#### Exercise directions
Consider the listing below. Extract exactly the lines from the line containing "Mengapa mengurai respons JSON secara manual" to the line containing "multi-agen di dalam Claude Code yang secara", both included.

#### Task data
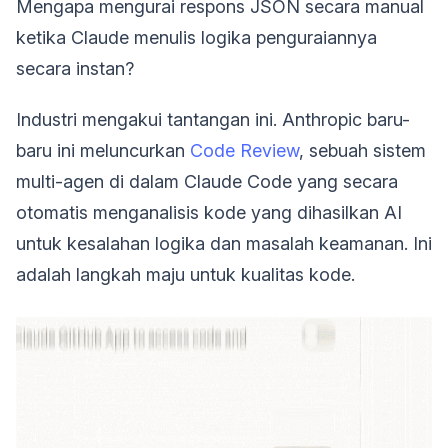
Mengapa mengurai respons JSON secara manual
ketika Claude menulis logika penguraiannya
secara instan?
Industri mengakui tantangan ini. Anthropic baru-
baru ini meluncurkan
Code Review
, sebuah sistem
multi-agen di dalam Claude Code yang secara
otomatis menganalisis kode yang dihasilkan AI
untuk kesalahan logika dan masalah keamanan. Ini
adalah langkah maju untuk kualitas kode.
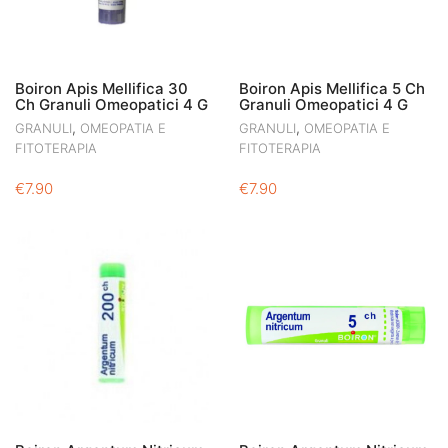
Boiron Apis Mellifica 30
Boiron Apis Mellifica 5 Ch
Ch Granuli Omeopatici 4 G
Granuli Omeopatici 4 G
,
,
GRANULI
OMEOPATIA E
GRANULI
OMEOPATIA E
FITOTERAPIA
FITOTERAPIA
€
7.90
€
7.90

==

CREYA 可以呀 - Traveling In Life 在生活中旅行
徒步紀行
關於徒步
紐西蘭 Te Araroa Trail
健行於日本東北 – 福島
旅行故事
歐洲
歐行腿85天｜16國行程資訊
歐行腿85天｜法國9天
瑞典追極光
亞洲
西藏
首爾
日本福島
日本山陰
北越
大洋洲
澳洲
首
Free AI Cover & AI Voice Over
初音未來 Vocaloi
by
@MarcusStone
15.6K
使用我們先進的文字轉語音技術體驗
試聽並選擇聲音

#### Answer space
Mengapa mengurai respons JSON secara manual
ketika Claude menulis logika penguraiannya
secara instan?
Industri mengakui tantangan ini. Anthropic baru-
baru ini meluncurkan
Code Review
, sebuah sistem
multi-agen di dalam Claude Code yang secara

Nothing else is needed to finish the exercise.